As a carer, your wellbeing is important, for you as well as for the person you care for.

“Carers get very tired,” “They don’t sleep enough and they may do a lot, worrying, handling emotional stress, driving around, lifting and cooking, which all can take its toll. “The combination of psychological and physical tiredness can push people to the limits of their patience.”

Tiredness and depression may become bigger problems. Taking regular breaks and having time for YOU is crucial. This may be a few hours every day or more formal respite care (short breaks from caring).
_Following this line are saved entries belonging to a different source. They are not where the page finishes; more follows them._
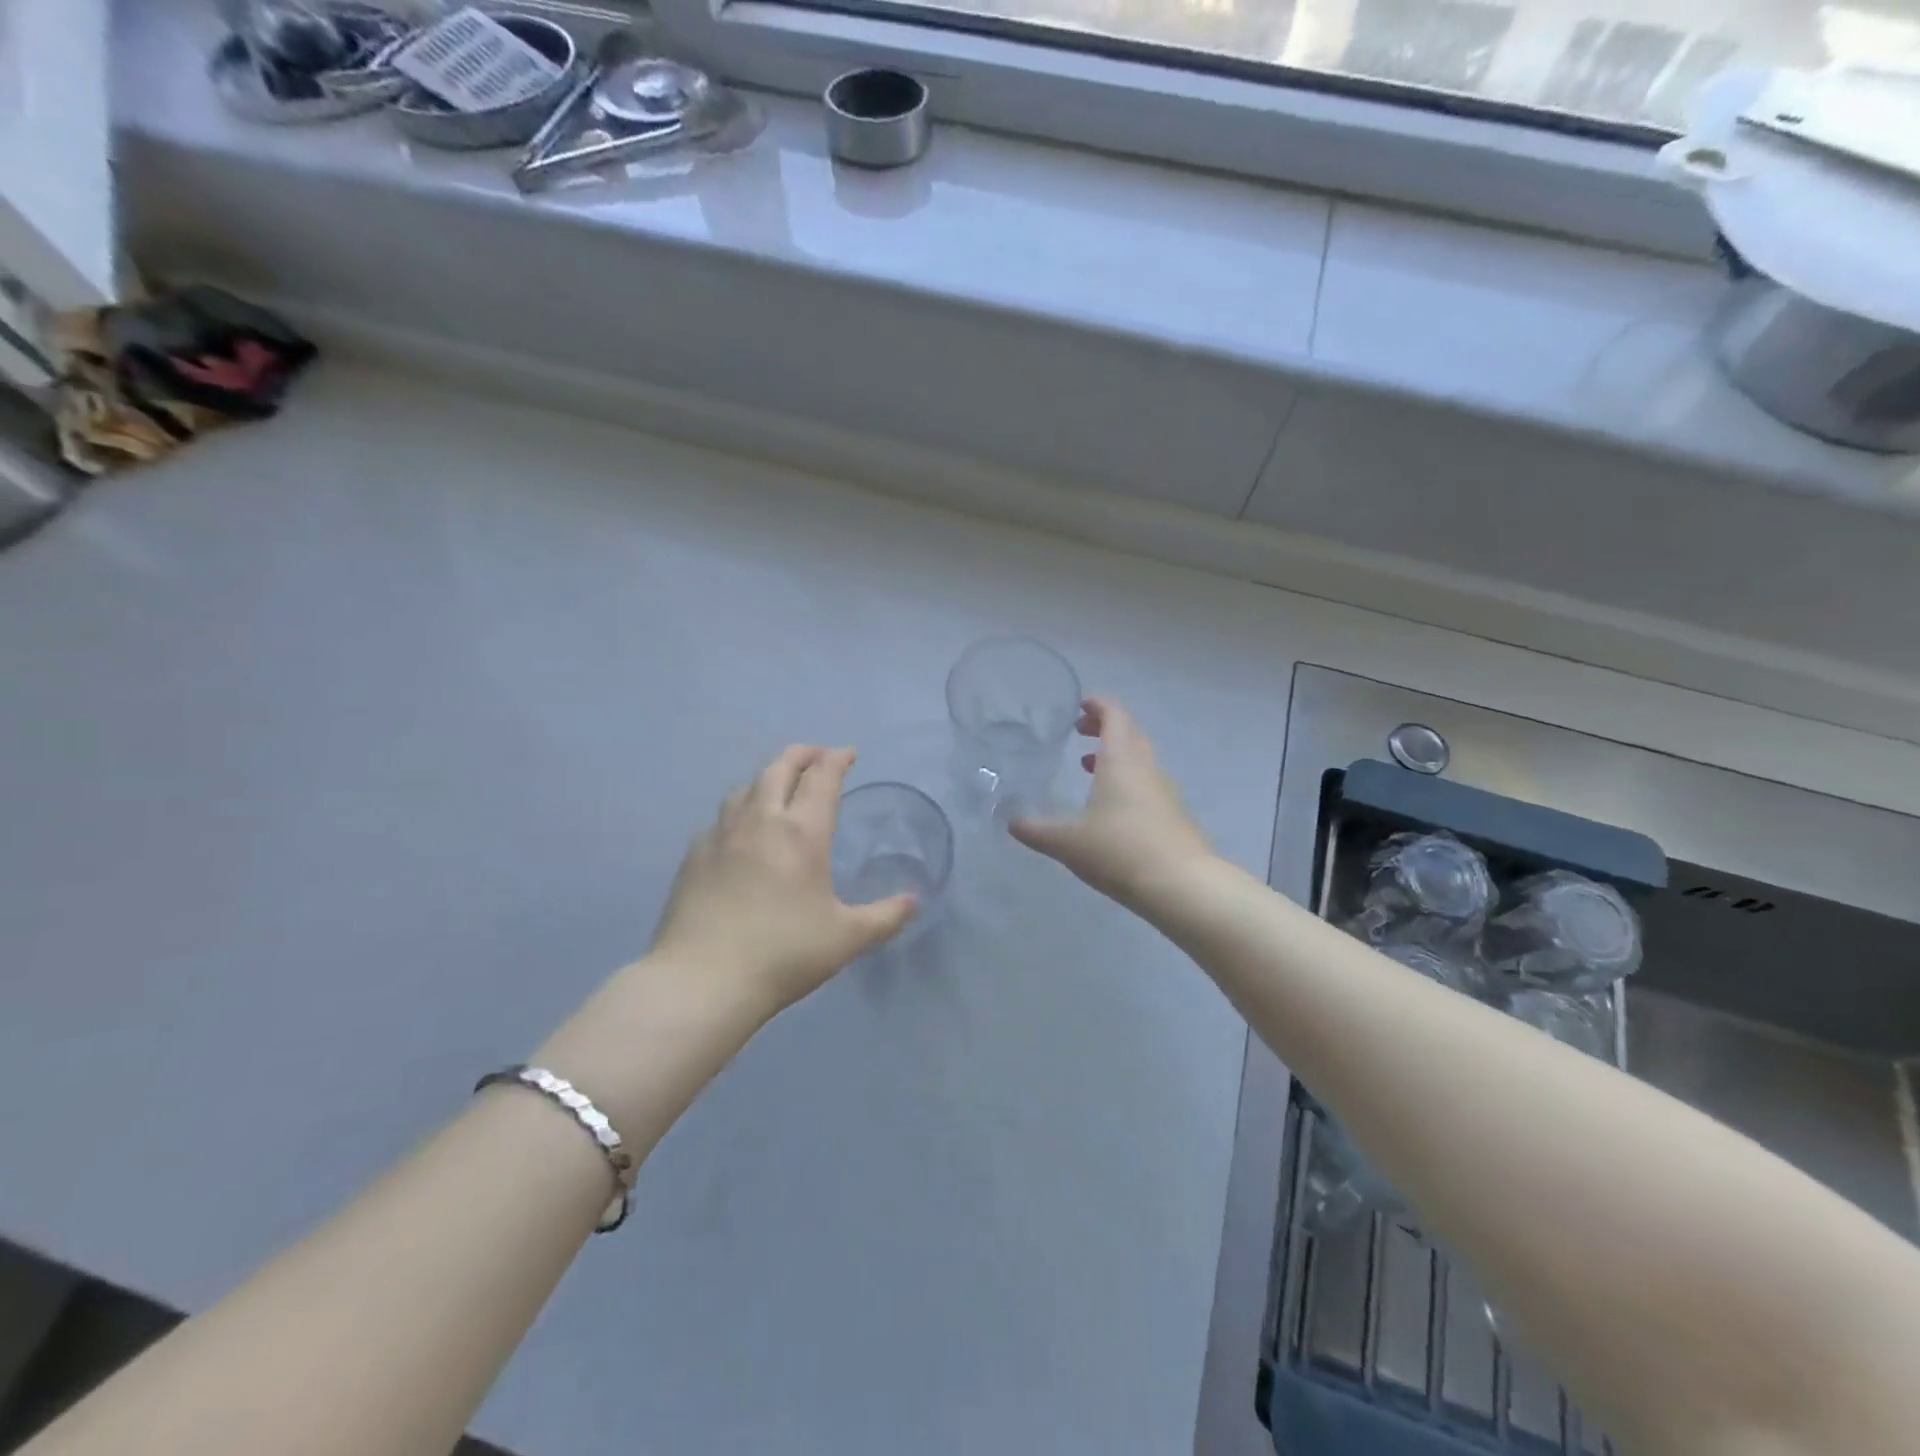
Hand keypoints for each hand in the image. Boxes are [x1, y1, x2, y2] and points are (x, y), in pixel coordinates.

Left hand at [650, 745, 918, 1008]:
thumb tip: (914, 901)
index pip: (822, 778)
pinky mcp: (694, 855)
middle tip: (816, 755)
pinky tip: (741, 829)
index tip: (848, 753)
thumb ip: (885, 916)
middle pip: (779, 768)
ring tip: (779, 785)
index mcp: (802, 833)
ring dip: (768, 776)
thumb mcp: (846, 939)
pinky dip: (740, 808)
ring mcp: (721, 834)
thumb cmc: (783, 954)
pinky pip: (721, 816)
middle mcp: (761, 821)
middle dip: (802, 754)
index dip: (837, 759)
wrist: (701, 980)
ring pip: (746, 787)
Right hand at [1009, 697, 1213, 906]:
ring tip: (1088, 766)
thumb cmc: (1119, 850)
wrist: (1180, 885)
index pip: (1114, 716)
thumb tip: (1011, 822)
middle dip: (1105, 727)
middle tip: (1079, 731)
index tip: (1080, 705)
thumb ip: (1036, 830)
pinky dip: (1126, 780)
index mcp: (1121, 761)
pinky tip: (1109, 806)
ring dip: (1115, 755)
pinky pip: (1146, 783)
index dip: (1098, 705)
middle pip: (1129, 733)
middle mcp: (1145, 768)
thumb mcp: (1067, 842)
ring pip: (1139, 759)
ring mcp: (1164, 791)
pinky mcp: (1172, 815)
Try to organise the day so that you have at least a little time to yourself.

My experience is that everything to a stroke survivor is either, black or white, right or wrong, correct or incorrect, there are no shades of grey. It can be a case of their way or no way, a stroke survivor is rarely wrong and the carer has to agree and understand why they think they are always right even when they’re not.

To see someone you love make dramatic improvements due to their effort and determination, supported by a little help from you, makes all the effort a carer puts in so rewarding and well worth it.

Some of this Blog has been taken from my Chapter in Sas’s book ‘Two Strokes Not Out’ which was written to help both survivors and carers.